▶ **Dataset entries**:
------------------------

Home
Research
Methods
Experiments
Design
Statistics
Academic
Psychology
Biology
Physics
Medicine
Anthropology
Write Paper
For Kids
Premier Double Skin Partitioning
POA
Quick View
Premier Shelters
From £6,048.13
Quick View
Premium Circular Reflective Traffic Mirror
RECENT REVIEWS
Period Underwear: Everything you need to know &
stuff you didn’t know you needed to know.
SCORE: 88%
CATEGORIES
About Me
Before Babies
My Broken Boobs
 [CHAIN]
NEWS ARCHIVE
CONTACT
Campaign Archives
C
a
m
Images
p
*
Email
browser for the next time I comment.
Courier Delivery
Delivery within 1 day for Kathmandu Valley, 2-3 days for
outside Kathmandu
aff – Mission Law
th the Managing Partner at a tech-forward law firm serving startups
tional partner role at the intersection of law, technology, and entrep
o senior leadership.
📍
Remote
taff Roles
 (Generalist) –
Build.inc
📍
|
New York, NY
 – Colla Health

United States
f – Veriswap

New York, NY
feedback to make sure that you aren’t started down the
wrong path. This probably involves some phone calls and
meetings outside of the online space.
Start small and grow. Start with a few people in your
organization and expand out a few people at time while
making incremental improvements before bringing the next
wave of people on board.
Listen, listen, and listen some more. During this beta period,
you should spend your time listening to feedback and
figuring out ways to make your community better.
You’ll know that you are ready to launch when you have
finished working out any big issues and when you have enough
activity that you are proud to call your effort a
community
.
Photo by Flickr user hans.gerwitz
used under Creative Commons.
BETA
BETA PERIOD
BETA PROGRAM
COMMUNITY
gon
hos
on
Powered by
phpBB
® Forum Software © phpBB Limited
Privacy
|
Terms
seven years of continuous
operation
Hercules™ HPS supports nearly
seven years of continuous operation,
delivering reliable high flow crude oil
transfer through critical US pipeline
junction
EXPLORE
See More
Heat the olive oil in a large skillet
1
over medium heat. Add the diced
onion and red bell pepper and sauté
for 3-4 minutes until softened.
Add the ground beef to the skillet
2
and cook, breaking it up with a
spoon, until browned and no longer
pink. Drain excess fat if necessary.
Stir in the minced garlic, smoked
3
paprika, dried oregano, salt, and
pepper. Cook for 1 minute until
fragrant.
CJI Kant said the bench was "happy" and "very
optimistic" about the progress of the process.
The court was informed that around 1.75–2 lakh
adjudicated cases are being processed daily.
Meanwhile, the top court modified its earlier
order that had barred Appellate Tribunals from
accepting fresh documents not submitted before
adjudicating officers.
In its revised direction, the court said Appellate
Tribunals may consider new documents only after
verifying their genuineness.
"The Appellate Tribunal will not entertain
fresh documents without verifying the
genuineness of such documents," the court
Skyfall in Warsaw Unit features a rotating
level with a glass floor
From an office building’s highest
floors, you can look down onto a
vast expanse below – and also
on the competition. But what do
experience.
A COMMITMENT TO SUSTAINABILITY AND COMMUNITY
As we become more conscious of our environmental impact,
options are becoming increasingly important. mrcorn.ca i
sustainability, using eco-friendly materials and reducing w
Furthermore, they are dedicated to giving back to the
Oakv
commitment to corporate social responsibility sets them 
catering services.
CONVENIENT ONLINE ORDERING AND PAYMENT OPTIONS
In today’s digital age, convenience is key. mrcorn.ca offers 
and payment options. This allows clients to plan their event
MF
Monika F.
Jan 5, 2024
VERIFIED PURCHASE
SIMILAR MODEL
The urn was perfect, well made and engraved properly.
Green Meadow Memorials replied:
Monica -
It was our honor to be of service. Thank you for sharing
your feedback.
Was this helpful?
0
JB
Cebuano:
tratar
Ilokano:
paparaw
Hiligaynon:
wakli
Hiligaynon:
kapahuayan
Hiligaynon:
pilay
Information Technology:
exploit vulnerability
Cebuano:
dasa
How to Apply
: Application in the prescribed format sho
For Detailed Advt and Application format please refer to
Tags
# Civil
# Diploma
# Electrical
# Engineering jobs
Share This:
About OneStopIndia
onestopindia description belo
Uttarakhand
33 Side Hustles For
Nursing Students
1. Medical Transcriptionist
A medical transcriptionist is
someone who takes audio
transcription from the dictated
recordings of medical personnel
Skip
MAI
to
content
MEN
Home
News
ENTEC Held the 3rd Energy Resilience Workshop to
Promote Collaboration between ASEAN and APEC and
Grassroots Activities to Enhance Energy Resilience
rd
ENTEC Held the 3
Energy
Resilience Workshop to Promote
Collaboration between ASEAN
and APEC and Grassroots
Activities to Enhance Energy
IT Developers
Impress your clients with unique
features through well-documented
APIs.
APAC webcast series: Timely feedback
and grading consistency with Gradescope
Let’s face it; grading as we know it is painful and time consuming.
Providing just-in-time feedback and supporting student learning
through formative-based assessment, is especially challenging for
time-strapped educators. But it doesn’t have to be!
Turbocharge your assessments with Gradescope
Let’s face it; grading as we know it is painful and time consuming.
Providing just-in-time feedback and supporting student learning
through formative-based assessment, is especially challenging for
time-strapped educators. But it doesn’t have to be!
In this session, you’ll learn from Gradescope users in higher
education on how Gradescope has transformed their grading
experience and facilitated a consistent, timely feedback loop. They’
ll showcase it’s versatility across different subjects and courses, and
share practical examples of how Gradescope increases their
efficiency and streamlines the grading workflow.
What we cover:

------------------------

▶ **Task requirements**:
List every line in the dataset entries above that contains the word "grading".

▶ **Answer space**:
and grading consistency with Gradescope
Let’s face it; grading as we know it is painful and time consuming.
Let’s face it; grading as we know it is painful and time consuming.
education on how Gradescope has transformed their grading
efficiency and streamlines the grading workflow.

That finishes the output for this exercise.